Jesus treated women with respect, and so should the church | Letters

Liam Keane feels that more support should be given to women; Rev Dr Donald W Norwood, Canon George Burgon and Doug Kessler also highlight room for improvement

What an excellent article by Rev Martine Oborne, and I wish her luck as chair of Women and the Church (Where is discrimination against women still allowed in the UK? The church, 11 November). At least the Church of England does have female priests/bishops, though their progress may be restricted. The Catholic church is still to make progress in this area. Jesus treated women with respect, and no one had a more important role than his mother. Women were among his followers, financially supporting and providing for him.
Liam Keane
Orpington, London

• I am sure Rev Martine Oborne knows that the ancestors of the United Reformed Church ordained its first woman in 1917. Only more recently have our women ministers been treated equally, though in a non-hierarchical church where all ministers are paid the same, “equality” is harder to measure. For Constance Coltman in 1917, and her brilliant Oxford contemporaries such as Dorothy Sayers, the chief villain was a male-dominated university that admitted women in the 1870s but would not allow them to graduate with a degree until 50 years later.
Rev Dr Donald W Norwood
Oxford

• Martine Oborne has shared a major issue with us all in the contemporary church. The way women are treated in what is supposed to be a divine organisation is an affront to the principles of justice. It also invalidates the gospel of Jesus.
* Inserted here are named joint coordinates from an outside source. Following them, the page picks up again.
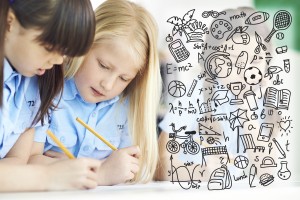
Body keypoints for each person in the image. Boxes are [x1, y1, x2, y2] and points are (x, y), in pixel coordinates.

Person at [29, 0, 162, 185]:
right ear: (84, 45)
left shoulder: (128, 109)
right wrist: (102, 173)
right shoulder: (48, 88)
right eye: (103, 66)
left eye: (124, 78)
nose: (107, 85)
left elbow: (130, 169)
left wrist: (69, 169)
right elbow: (28, 161)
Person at [155, 6, 282, 185]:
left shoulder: (264, 100)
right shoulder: (195, 95)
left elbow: (266, 169)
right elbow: (159, 166)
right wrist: (203, 171)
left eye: (255, 60)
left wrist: (247, 113)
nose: (244, 71)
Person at [0, 0, 101, 192]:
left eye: (64, 53)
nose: (56, 61)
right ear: (9, 22)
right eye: (48, 47)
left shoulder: (33, 83)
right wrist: (46, 176)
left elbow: (16, 162)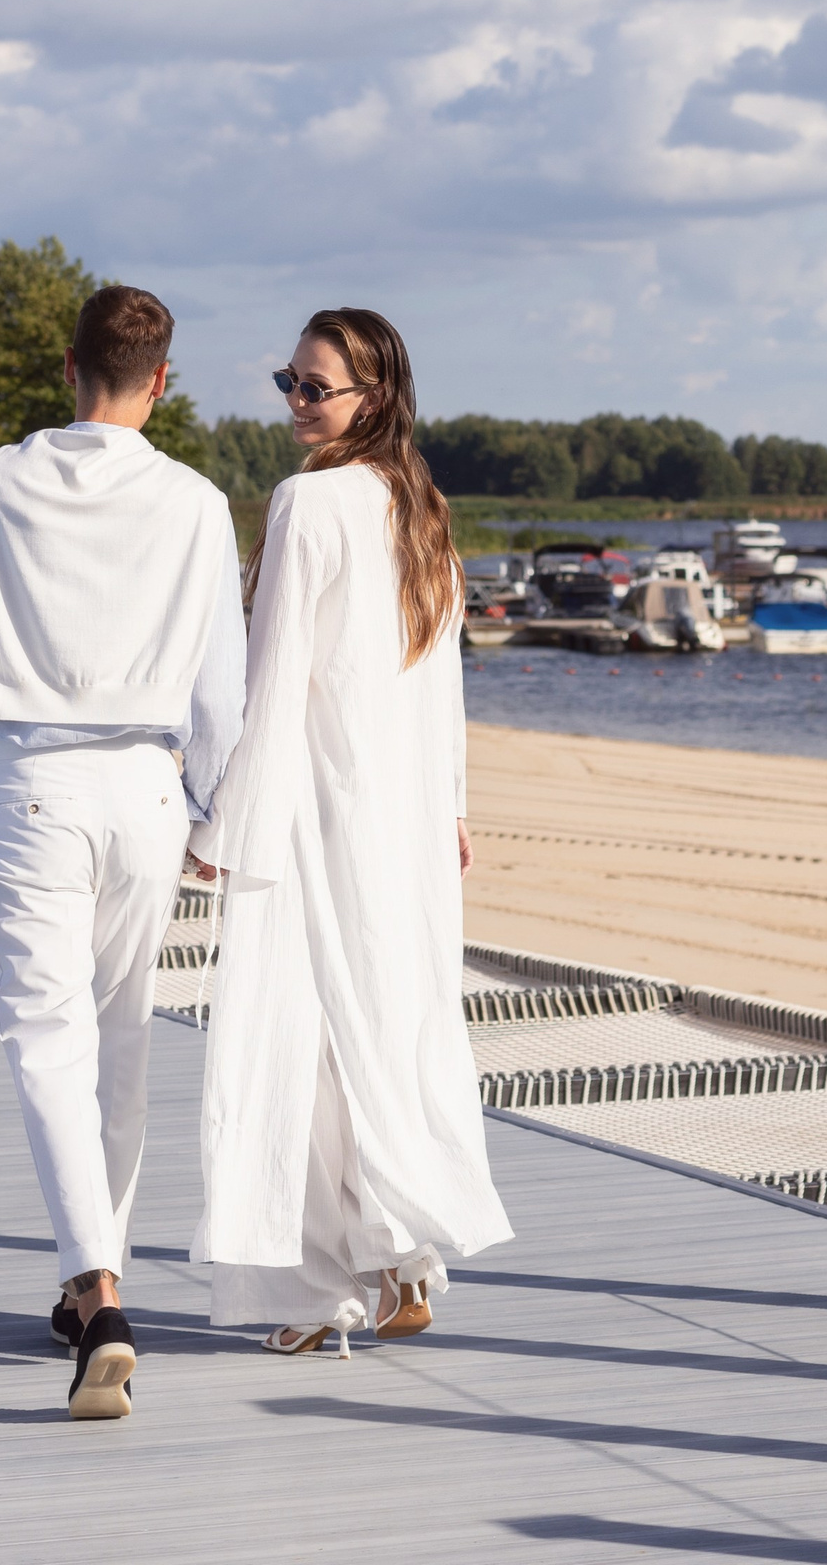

When the faithful recite the Creed, what is meant by the word “Catholic”? The church shows no discrimination about gender in the sacrament of baptism so why is there such a shambolic reasoning applied to ordination? (And to marriage!) As Advent, with the call to repent of all that would separate us from God, approaches, can we have some clarity over the status of women? Outmoded traditions and biblical interpretations must be exposed for what they are. After all, where would we be if Mary refused the creator’s invitation to enter his universe?
Canon George Burgon
Barton Seagrave, Northamptonshire

• Martine Oborne’s appeal for equality feels hollow when she fails to mention equality for LBGTQ+ people – a group the church still refuses to see as worthy of God’s love. Even winning her battle would simply bolster a fundamentally homophobic institution that has no right to claim to be the church of all Anglicans, much less of England.